His twin, while the kindest and most thoughtful of all my children, is less good at manipulating his mother. He has an hysterical bent which means when his will is thwarted, as happens so often when you are two, he simply screams until he is sick – quite literally on several memorable occasions. I can't stand this trait and am phobic about vomit, so I am more prone to walk away than tuck him into my arms.
That said even if I were to try to hold him he would pull his body away, rigid with fury and wriggle out of my grasp. Is it any wonder that his little brother is more frequently to be found gracing the pages of my good books?
Equally with their older brothers, one is studious, calm and adores his mummy. The others is riotous, clumsy and generous with his affections, to the extent that he once debated if I was actually his favourite mummy or whether one of his grandmas would be given that honour instead. Again one knows how to get on mum's good side, while the other isn't quite so adept.

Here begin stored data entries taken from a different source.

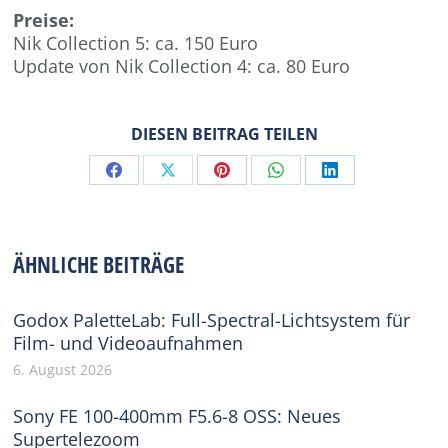
Preise:
Nik Collection 5: ca. 150 Euro
Update von Nik Collection 4: ca. 80 Euro
DIESEN BEITRAG TEILEN
Share
Share
Share
Share
Share
on
on
on
on
on
Facebook
X
Pinterest
WhatsApp
LinkedIn
ÄHNLICHE BEITRÄGE
Godox PaletteLab: Full-Spectral-Lichtsystem für
Film- und Videoaufnahmen
6. August 2026
Sony FE 100-400mm F5.6-8 OSS: Neues
Supertelezoom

It is only natural to feel this way, after all my boys are different people so why wouldn't my emotional reaction to them be different? I am only human. But I understand that mums are meant to be superhuman and keep these feelings tucked away where their children can never see them.
The problem is that if you let your guard slip and your preferences become known you can wreak untold damage within the family. I know because I was my mum's favourite and in hindsight I can see how much pain this caused my sister and the wedge it drove between us as siblings. Which is why I feel so uneasy about my own relationship with my boys.

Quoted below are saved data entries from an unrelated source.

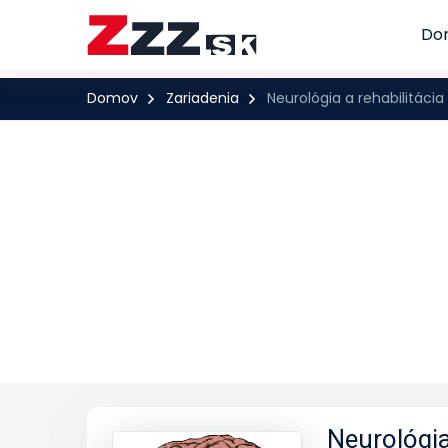
Do
Domov
Zariadenia
Neurológia a rehabilitáci
Neurológia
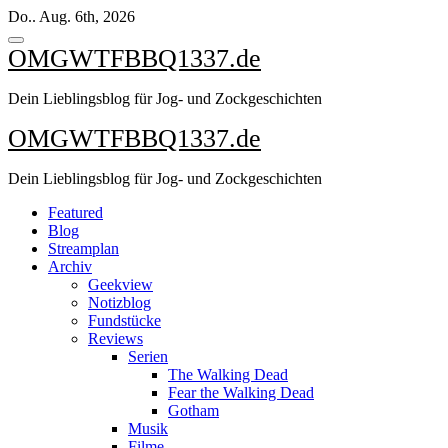
Zum
Do.. Aug. 6th, 2026
Inhalt
springen
OMGWTFBBQ1337.de
Dein Lieblingsblog für Jog- und Zockgeschichten
OMGWTFBBQ1337.de
Dein Lieblingsblog für Jog- und Zockgeschichten
Featured
Blog
Streamplan
Archiv
Geekview
Notizblog
Fundstücke
Reviews
Serien
The Walking Dead
Fear the Walking Dead
Gotham
Musik
Filme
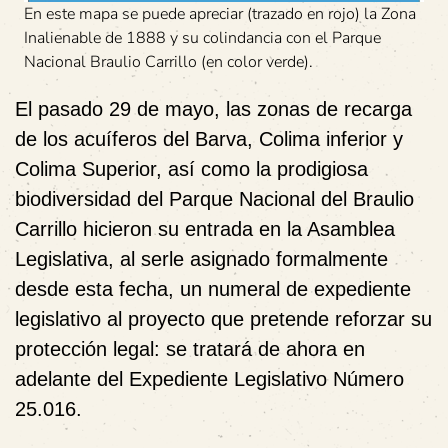
En este mapa se puede apreciar (trazado en rojo) la Zona
Inalienable de 1888 y su colindancia con el Parque
Nacional Braulio Carrillo (en color verde).
El pasado 29 de mayo, las zonas de recarga
de los acuíferos del Barva, Colima inferior y
Colima Superior, así como la prodigiosa
biodiversidad del Parque Nacional del Braulio
Carrillo hicieron su entrada en la Asamblea
Legislativa, al serle asignado formalmente
desde esta fecha, un numeral de expediente
legislativo al proyecto que pretende reforzar su
protección legal: se tratará de ahora en
adelante del Expediente Legislativo Número
25.016.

But while everyone is afraid to admit it, I think that most parents with more than one child struggle with this uncomfortable reality. For example my husband swears blind he has no preference for any one of his sons, but I am not convinced. I know he shares fellow feeling with my hysterical little twin as they both love watching motor racing on the television and playing with electronic gadgets in equal measure. When I am driven to distraction by his screams, my husband has infinite patience.
Equally while I have a strange admiration for my green-eyed boy's stubborn streak – perhaps seeing something of myself in him – it riles my husband beyond belief. I will dissolve into giggles rather than attempt a power struggle with my tough little twin, but my other half thinks nothing of spending an afternoon playing musical naughty steps with him in an attempt to get him to behave.
Equally with the older boys, our eldest can get away with murder what with his winning smile and quick way with words, while the younger one's combination of a foghorn of a voice, an inability to do anything fast and an uncanny knack for spreading mess means he is more often than not in the paternal firing line.
Whatever the case I know that all my boys are deeply loved and that is the most important thing. I also know that no matter what the reality of the situation favourite will remain a dirty word in our family for fear that any of our offspring could be hurt by that most painful of adult truths: life isn't fair.
Do you secretly have a favourite in your family?
Did you ever have an inkling you were or weren't your parents' favourite?